■ **DATASET RECORDS**
☆ ☆ ☆ ☆ ☆ ☆ ☆
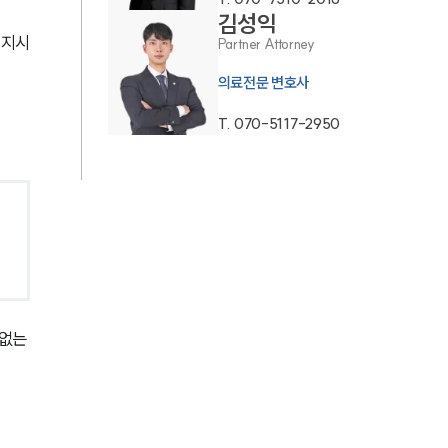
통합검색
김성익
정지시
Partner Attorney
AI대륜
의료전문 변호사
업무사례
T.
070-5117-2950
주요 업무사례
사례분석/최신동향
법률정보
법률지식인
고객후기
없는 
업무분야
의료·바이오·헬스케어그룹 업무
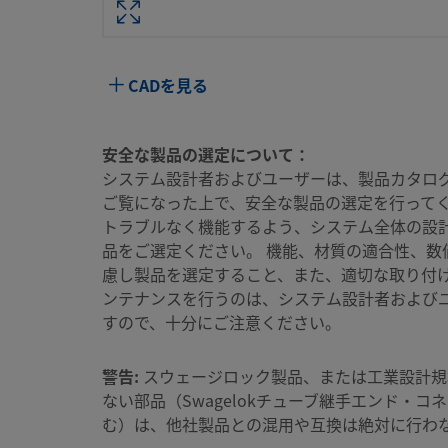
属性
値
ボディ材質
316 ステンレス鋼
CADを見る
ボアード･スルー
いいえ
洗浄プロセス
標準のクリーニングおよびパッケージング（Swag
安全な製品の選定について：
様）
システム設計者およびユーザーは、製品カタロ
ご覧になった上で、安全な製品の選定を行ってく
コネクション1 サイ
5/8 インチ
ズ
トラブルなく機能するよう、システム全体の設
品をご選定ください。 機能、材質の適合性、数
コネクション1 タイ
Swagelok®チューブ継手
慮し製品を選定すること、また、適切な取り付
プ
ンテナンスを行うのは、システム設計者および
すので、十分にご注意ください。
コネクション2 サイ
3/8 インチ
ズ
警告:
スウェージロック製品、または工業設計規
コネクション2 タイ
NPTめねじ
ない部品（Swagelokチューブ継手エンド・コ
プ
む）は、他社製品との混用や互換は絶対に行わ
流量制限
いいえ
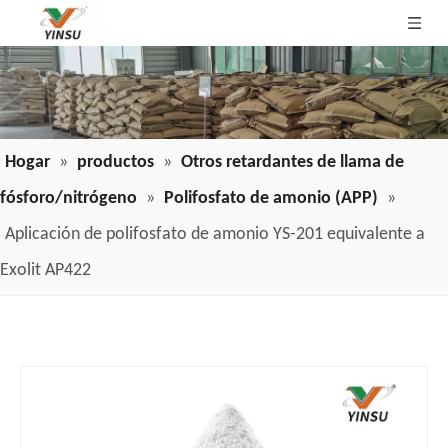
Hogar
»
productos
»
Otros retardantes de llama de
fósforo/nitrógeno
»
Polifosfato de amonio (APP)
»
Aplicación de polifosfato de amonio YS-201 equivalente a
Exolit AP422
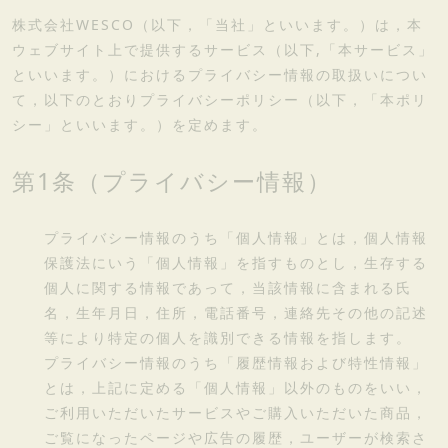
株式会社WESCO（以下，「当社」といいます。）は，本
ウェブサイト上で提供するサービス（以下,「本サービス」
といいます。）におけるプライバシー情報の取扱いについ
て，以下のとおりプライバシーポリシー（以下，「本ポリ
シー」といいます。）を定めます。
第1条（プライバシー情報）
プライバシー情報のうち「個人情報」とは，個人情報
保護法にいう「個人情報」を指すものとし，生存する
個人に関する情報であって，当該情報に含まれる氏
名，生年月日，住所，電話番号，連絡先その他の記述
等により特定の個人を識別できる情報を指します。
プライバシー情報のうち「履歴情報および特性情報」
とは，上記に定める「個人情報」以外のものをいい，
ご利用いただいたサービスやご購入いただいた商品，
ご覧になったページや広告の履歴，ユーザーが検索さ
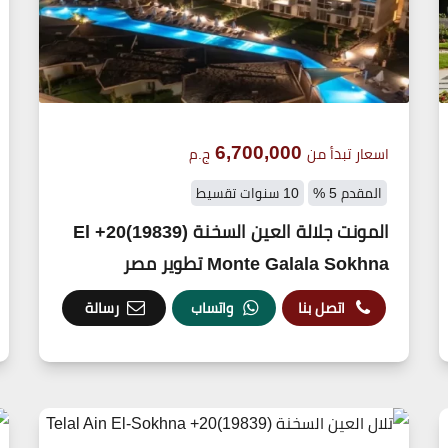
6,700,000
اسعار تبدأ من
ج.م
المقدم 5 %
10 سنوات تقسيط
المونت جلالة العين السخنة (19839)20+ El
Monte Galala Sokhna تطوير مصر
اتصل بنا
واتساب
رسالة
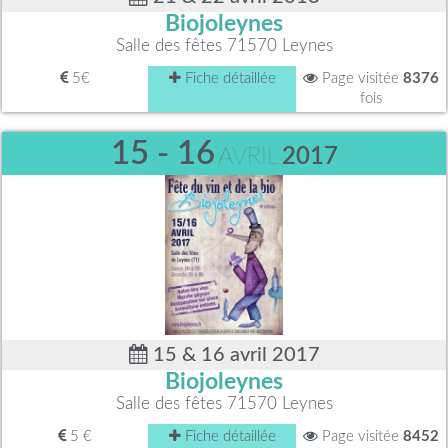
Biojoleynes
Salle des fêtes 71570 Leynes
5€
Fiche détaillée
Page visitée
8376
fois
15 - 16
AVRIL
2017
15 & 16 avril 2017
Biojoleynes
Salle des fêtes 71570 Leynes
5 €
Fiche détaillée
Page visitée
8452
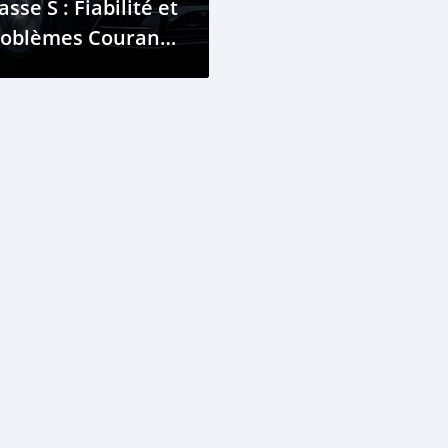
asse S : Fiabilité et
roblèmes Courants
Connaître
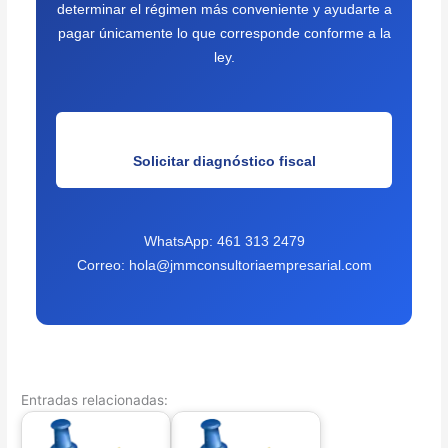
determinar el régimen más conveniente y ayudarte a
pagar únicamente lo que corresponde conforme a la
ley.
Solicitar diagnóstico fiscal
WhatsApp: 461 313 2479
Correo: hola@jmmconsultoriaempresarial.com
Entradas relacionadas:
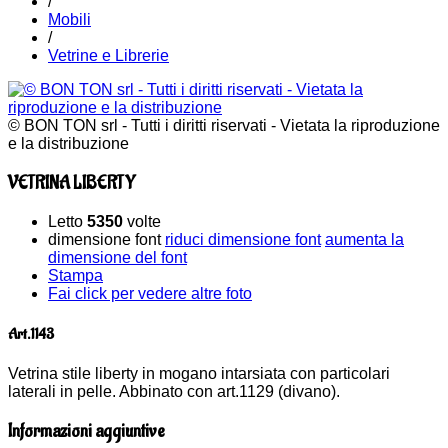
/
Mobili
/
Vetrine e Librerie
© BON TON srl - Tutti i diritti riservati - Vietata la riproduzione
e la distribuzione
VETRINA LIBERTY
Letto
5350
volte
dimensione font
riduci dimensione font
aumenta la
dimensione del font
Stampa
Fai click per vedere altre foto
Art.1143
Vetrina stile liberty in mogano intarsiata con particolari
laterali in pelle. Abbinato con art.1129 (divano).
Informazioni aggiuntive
☆ ☆ ☆ ☆ ☆ ☆ ☆
Copy the items word for word from their very beginning up to and including the line that contains "의료·바이오·헬스케어그룹 업무", and leave the pictures out of your copy.

■ **RESULT OF THE TASK**
통합검색
김성익
정지시
Partner Attorney
AI대륜
의료전문 변호사
업무사례
T.
070-5117-2950
주요 업무사례
사례분석/최신동향
법률정보
법률지식인
고객후기
없는 
업무분야
의료·바이오·헬스케어그룹 업무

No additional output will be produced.